That night we went to get Mexican food in Shady Cove with Stan and Dru. It was a mild night and we sat on the restaurant’s patio, with the Rogue River rushing by in the dark.

Traveling back in time, the day Casey arrived in the State of Jefferson, boat tours were cancelled because of weather. The lake was full of thick fog and clouds, and wind was rocking the water. It was really beautiful and a raven spent the morning with us, perched on the ticket shack squawking for food. Garfield Peak was hidden. A group of us made a hooky-day trip to Medford and Ashland. Casey met us in Ashland that evening and we had been drinking slowly but steadily all day. Soon after, it was about time to go, so Casey, Stefanie, Tim and I went back to Medford. We left Rabbit and Stan at the Irish Pub in Ashland and they were to meet us at Tin Tin Buffet in Medford. We had a pleasant dinner in the shitty bland sprawl of Medford.

⁂

» TASK SET
(1) Answer these questions using the trip account.
(a) In what town did the group get Mexican food with Stan and Dru?
(b) Why were boat tours cancelled on the day Casey arrived?
(c) Where were Rabbit and Stan left?
(2) Rewrite the part of the trip account that starts with the words "Traveling back in" and ends after "sprawl of Medford.", changing "raven" to "crow".

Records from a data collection
⁂

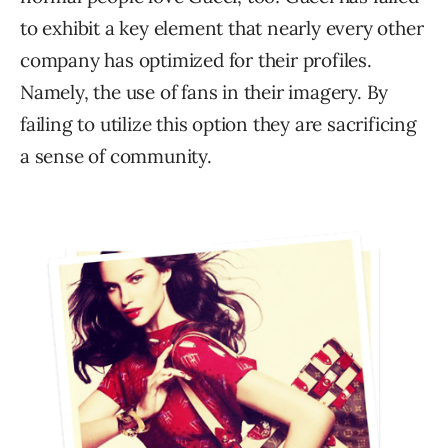
to exhibit a key element that nearly every other
company has optimized for their profiles.
Namely, the use of fans in their imagery. By
failing to utilize this option they are sacrificing
a sense of community.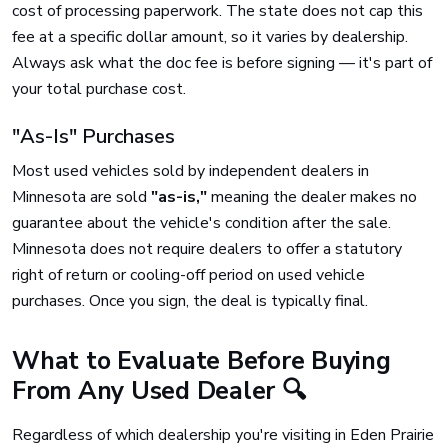
cost of processing paperwork. The state does not cap this
fee at a specific dollar amount, so it varies by dealership.
Always ask what the doc fee is before signing — it's part of
your total purchase cost.
"As-Is" Purchases
Most used vehicles sold by independent dealers in
Minnesota are sold
"as-is,"
meaning the dealer makes no
guarantee about the vehicle's condition after the sale.
Minnesota does not require dealers to offer a statutory
right of return or cooling-off period on used vehicle
purchases. Once you sign, the deal is typically final.
What to Evaluate Before Buying
From Any Used Dealer 🔍
Regardless of which dealership you're visiting in Eden Prairie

⁂

» ANSWERS
(1)
(a) Shady Cove
(b) Because of weather
(c) At the Irish Pub in Ashland

(2)
Traveling back in time, the day Casey arrived in the State of Jefferson, boat tours were cancelled because of weather. The lake was full of thick fog and clouds, and wind was rocking the water. It was really beautiful and a crow spent the morning with us, perched on the ticket shack squawking for food. Garfield Peak was hidden. A group of us made a hooky-day trip to Medford and Ashland. Casey met us in Ashland that evening and we had been drinking slowly but steadily all day. Soon after, it was about time to go, so Casey, Stefanie, Tim and I went back to Medford. We left Rabbit and Stan at the Irish Pub in Ashland and they were to meet us at Tin Tin Buffet in Medford. We had a pleasant dinner in the shitty bland sprawl of Medford.